Today has been the kind of day that makes me want to wash myself down the drain, along with the bath water. Either that, or disappear my consciousness into the movie "My Girl", or something as equally disturbing and corny.
It was a slow progressing day; quiet and lonely at work - feeling on the outer, I voluntarily left my lunch break 15 minutes early to go sit at my desk - that's how desperate I was.
I felt bad about the way I had responded to John's email yesterday. He had finally emailed me back after a little over a week, and I'm so damn impatient that I got angry. I told him that as a pen pal - he sucked. We always joke to one another - but it was my tone. I felt bad as soon as I had sent it. Today I wrote him a brief message to tell him something I'd neglected to mention yesterday. He wrote back, ending with a dig about how offensive my "you suck" was.

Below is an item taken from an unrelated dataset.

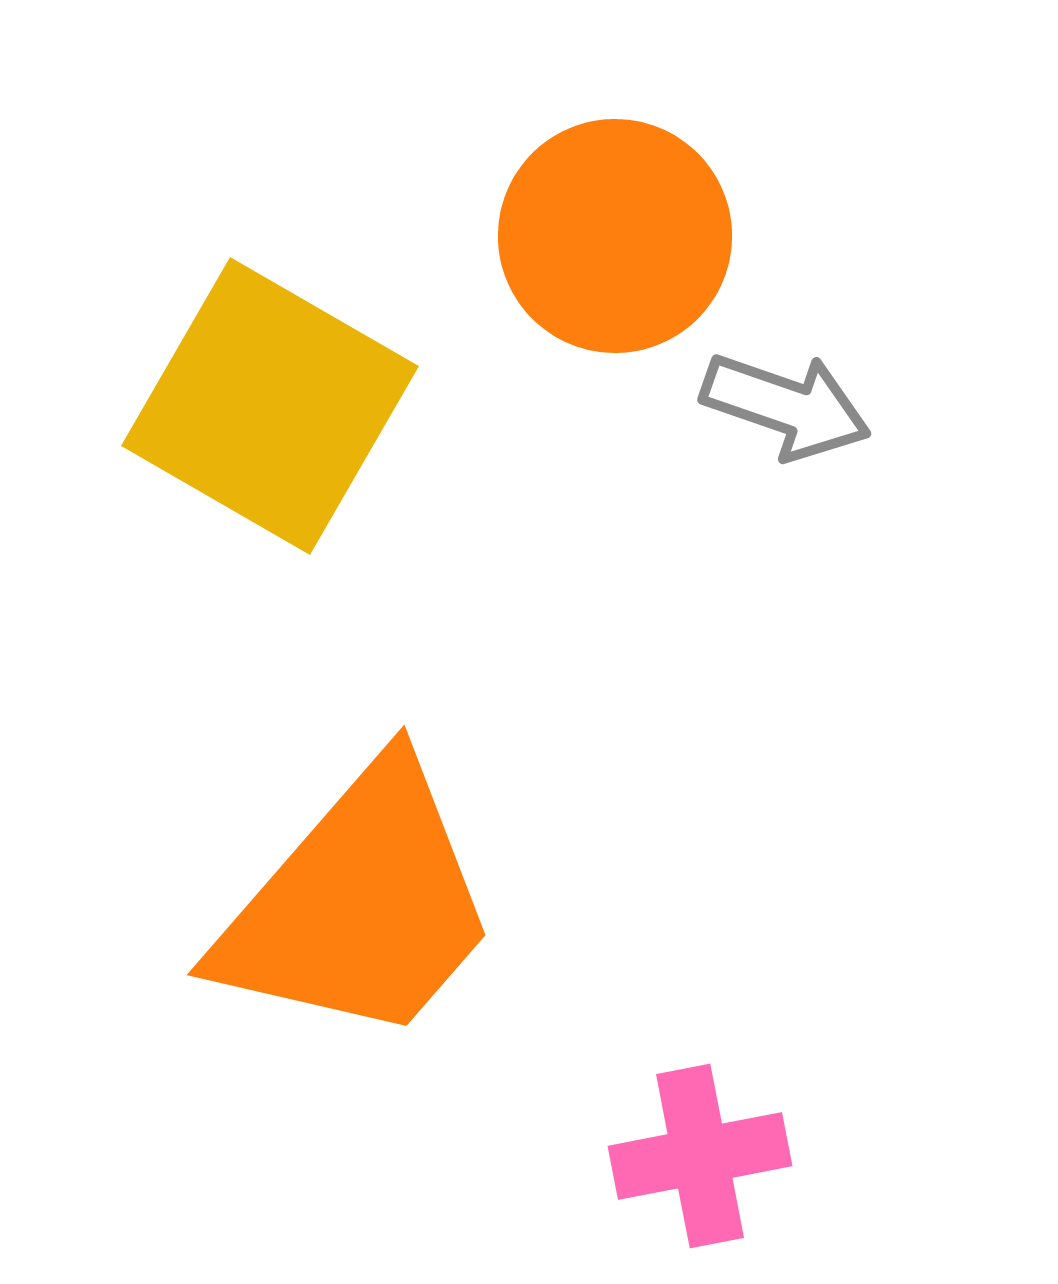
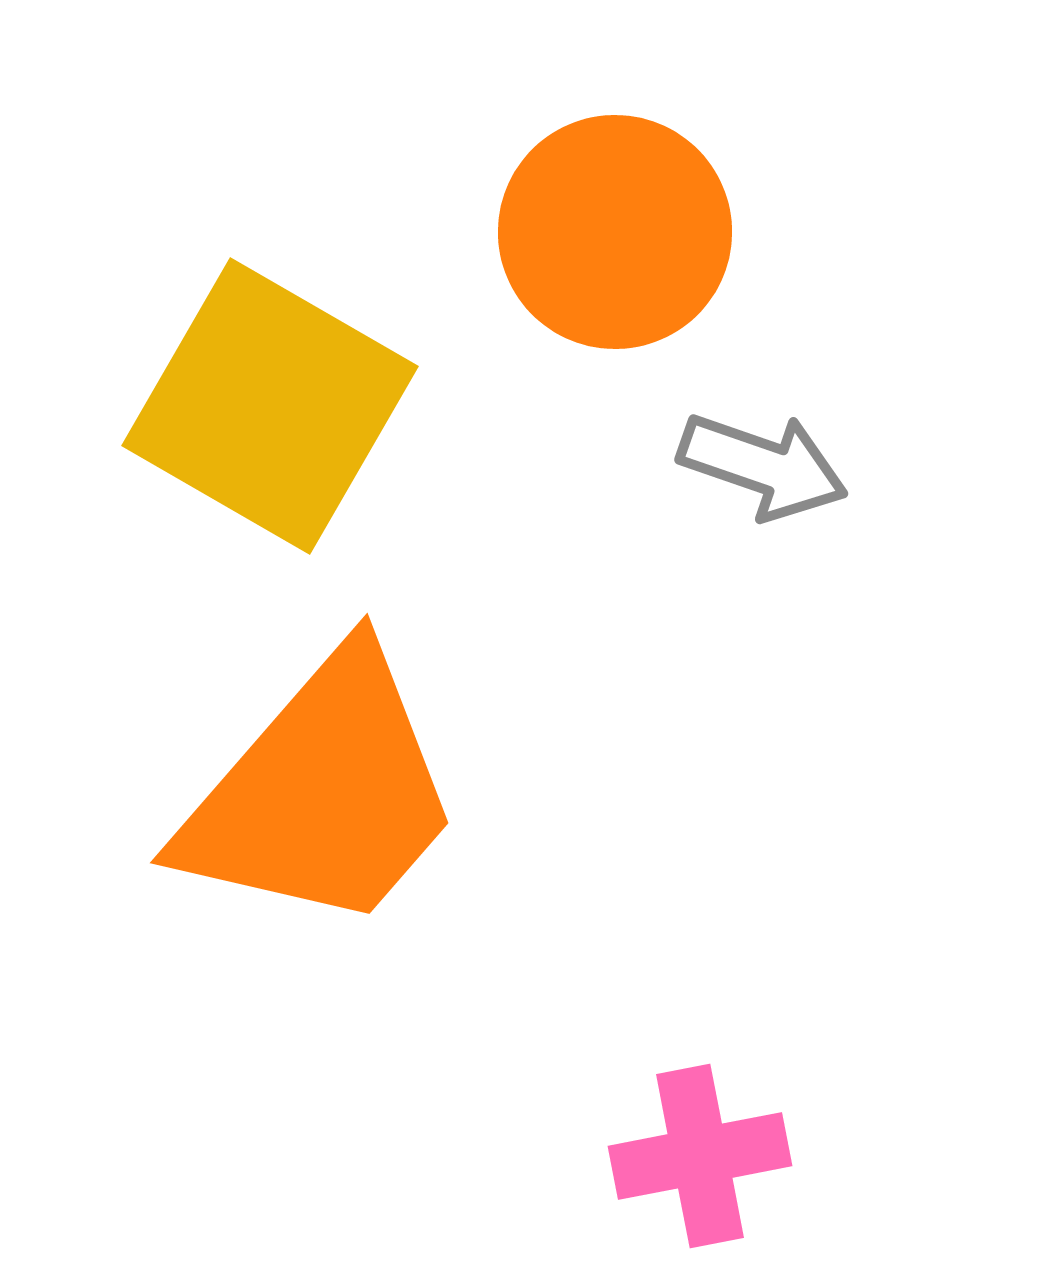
orange circle: moved 4 px up
gray arrow: moved 23 px left, 60 px down
orange trapezoid: moved 37 px left, 112 px up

I have this warped, secret hope in my head that one day he'll wake up and realise he's liked me all along...or that after a while the idea of me will 'grow' on him. Or, that when he wrote back to knock me down those weeks ago, he wasn't being entirely honest for some noble reason. Which is why, when I spoke to my Mum earlier in the day, and she said there was a hand addressed letter that had arrived for me - my mind immediately went to John. No, I told myself - it can't be.. or could it? It wasn't. God, did I want it to be though.
I know it's a useless race I run - like wishing Santa was a real person, even after your parents tell you he's not. That silly, magic hope - you never want it to die, but sometimes you wish it would crawl into a dark corner on it's own and leave you to reality.
I can't shake the feeling he's hiding something from me, but then my feelings aren't all that reliable are they?